> [What you have to do] Please copy the listing below, swapping "common name" for "vernacular name" everywhere it appears and keeping everything else the same.

> [Given data]
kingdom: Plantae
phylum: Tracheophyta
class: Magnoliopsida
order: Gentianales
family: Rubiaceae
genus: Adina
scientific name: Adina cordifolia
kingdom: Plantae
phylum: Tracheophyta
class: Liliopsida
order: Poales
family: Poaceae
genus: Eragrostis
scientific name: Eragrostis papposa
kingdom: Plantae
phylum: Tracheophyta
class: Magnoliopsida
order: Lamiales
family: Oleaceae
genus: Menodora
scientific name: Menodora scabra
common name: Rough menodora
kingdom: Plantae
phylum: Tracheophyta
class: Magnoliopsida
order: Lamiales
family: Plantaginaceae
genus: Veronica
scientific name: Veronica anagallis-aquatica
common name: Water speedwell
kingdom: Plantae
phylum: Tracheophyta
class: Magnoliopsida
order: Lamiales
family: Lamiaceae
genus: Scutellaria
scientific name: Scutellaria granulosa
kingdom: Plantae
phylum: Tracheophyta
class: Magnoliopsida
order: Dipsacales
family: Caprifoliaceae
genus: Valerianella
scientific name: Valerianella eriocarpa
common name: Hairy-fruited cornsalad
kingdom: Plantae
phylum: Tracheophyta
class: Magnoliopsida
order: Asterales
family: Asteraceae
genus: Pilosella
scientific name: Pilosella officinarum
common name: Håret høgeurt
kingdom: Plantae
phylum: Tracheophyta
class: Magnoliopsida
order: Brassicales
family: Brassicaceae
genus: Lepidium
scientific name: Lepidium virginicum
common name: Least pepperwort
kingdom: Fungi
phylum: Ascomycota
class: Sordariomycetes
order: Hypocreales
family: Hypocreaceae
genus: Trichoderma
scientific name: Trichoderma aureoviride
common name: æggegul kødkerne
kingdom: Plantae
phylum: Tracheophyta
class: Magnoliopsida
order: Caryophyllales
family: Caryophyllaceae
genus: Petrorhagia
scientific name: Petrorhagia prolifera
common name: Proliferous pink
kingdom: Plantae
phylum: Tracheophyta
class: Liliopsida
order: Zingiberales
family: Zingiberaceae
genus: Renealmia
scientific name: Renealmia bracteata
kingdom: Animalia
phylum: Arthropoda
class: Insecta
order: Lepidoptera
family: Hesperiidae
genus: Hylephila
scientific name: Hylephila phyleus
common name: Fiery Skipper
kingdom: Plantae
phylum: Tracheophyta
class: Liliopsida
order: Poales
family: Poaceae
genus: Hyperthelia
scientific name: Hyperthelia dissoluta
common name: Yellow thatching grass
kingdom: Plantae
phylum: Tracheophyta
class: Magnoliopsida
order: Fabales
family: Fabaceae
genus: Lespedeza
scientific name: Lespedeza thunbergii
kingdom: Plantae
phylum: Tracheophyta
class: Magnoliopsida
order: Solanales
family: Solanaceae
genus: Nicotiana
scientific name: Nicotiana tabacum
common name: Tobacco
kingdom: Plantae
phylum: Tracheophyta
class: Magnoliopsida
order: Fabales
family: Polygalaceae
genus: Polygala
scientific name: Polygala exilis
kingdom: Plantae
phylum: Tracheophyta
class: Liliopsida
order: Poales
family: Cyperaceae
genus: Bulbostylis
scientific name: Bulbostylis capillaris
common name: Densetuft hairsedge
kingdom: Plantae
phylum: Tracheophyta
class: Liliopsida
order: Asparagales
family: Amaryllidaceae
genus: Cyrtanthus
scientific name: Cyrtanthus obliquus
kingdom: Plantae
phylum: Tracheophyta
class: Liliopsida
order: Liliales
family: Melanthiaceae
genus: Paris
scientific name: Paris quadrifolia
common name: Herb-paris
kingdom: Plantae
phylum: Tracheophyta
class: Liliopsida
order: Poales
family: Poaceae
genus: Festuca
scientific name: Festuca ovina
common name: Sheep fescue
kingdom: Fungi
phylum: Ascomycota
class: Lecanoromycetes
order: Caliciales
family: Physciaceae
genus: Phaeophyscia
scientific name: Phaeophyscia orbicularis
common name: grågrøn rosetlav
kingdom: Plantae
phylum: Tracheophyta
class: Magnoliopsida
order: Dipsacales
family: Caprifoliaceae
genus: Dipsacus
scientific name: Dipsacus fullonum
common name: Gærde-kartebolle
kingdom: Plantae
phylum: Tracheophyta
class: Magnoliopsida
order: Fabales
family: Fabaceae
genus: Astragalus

> [Complete output]
kingdom: Plantae
phylum: Tracheophyta
class: Magnoliopsida
order: Gentianales
family: Rubiaceae
genus: Adina
scientific name: Adina cordifolia
kingdom: Plantae
phylum: Tracheophyta
class: Liliopsida
order: Poales
family: Poaceae
genus: Eragrostis
scientific name: Eragrostis papposa
kingdom: Plantae
phylum: Tracheophyta
class: Magnoliopsida
order: Lamiales
family: Oleaceae
genus: Menodora
scientific name: Menodora scabra
vernacular name: Rough menodora
kingdom: Plantae
phylum: Tracheophyta
class: Magnoliopsida
order: Lamiales
family: Plantaginaceae
genus: Veronica
scientific name: Veronica anagallis-aquatica
vernacular name: Water speedwell
kingdom: Plantae
phylum: Tracheophyta
class: Magnoliopsida
order: Lamiales
family: Lamiaceae
genus: Scutellaria
scientific name: Scutellaria granulosa
kingdom: Plantae
phylum: Tracheophyta
class: Magnoliopsida
order: Dipsacales
family: Caprifoliaceae
genus: Valerianella
scientific name: Valerianella eriocarpa
vernacular name: Hairy-fruited cornsalad
kingdom: Plantae
phylum: Tracheophyta
class: Magnoliopsida
order: Asterales
family: Asteraceae
genus: Pilosella
scientific name: Pilosella officinarum
vernacular name: Håret høgeurt
kingdom: Plantae
phylum: Tracheophyta
class: Magnoliopsida
order: Brassicales
family: Brassicaceae
genus: Lepidium
scientific name: Lepidium virginicum
vernacular name: Least pepperwort
kingdom: Fungi
phylum: Ascomycota
class: Sordariomycetes
order: Hypocreales
family: Hypocreaceae
genus: Trichoderma
scientific name: Trichoderma aureoviride
vernacular name: æggegul kødkerne
kingdom: Plantae
phylum: Tracheophyta
class: Magnoliopsida
order: Caryophyllales
family: Caryophyllaceae
genus: Petrorhagia
scientific name: Petrorhagia prolifera
vernacular name: Proliferous pink
kingdom: Plantae
phylum: Tracheophyta
class: Liliopsida
order: Zingiberales
family: Zingiberaceae
genus: Renealmia
scientific name: Renealmia bracteata
kingdom: Animalia
phylum: Arthropoda
class: Insecta
order: Lepidoptera
family: Hesperiidae
genus: Hylephila
scientific name: Hylephila phyleus
vernacular name: Fiery Skipper
kingdom: Plantae
phylum: Tracheophyta
class: Liliopsida
order: Poales
family: Poaceae
genus: Hyperthelia
scientific name: Hyperthelia dissoluta
vernacular name: Yellow thatching grass
kingdom: Plantae
phylum: Tracheophyta
class: Magnoliopsida
order: Fabales
family: Fabaceae
genus: Lespedeza
scientific name: Lespedeza thunbergii
kingdom: Plantae
phylum: Tracheophyta
class: Magnoliopsida
order: Solanales
family: Solanaceae
genus: Nicotiana
scientific name: Nicotiana tabacum
vernacular name: Tobacco
kingdom: Plantae
phylum: Tracheophyta
class: Magnoliopsida
order: Fabales
family: Polygalaceae
genus: Polygala
scientific name: Polygala exilis
kingdom: Plantae
phylum: Tracheophyta
class: Liliopsida
order: Poales
family: Cyperaceae
genus: Bulbostylis
scientific name: Bulbostylis capillaris
vernacular name: Densetuft hairsedge
kingdom: Plantae
phylum: Tracheophyta
class: Liliopsida
order: Asparagales
family: Amaryllidaceae
genus: Cyrtanthus
scientific name: Cyrtanthus obliquus
kingdom: Plantae
phylum: Tracheophyta
class: Liliopsida
order: Liliales
family: Melanthiaceae
genus: Paris
scientific name: Paris quadrifolia
vernacular name: Herb-paris
kingdom: Plantae
phylum: Tracheophyta
class: Liliopsida
order: Poales
family: Poaceae
genus: Festuca
scientific name: Festuca ovina
vernacular name: Sheep fescue
kingdom: Fungi
phylum: Ascomycota
class: Lecanoromycetes
order: Caliciales
family: Physciaceae
genus: Phaeophyscia
scientific name: Phaeophyscia orbicularis
vernacular name: grågrøn rosetlav
kingdom: Plantae
phylum: Tracheophyta
class: Magnoliopsida
order: Dipsacales
family: Caprifoliaceae
genus: Dipsacus
scientific name: Dipsacus fullonum
vernacular name: Gærde-kartebolle
kingdom: Plantae
phylum: Tracheophyta
class: Magnoliopsida
order: Fabales
family: Fabaceae
genus: Astragalus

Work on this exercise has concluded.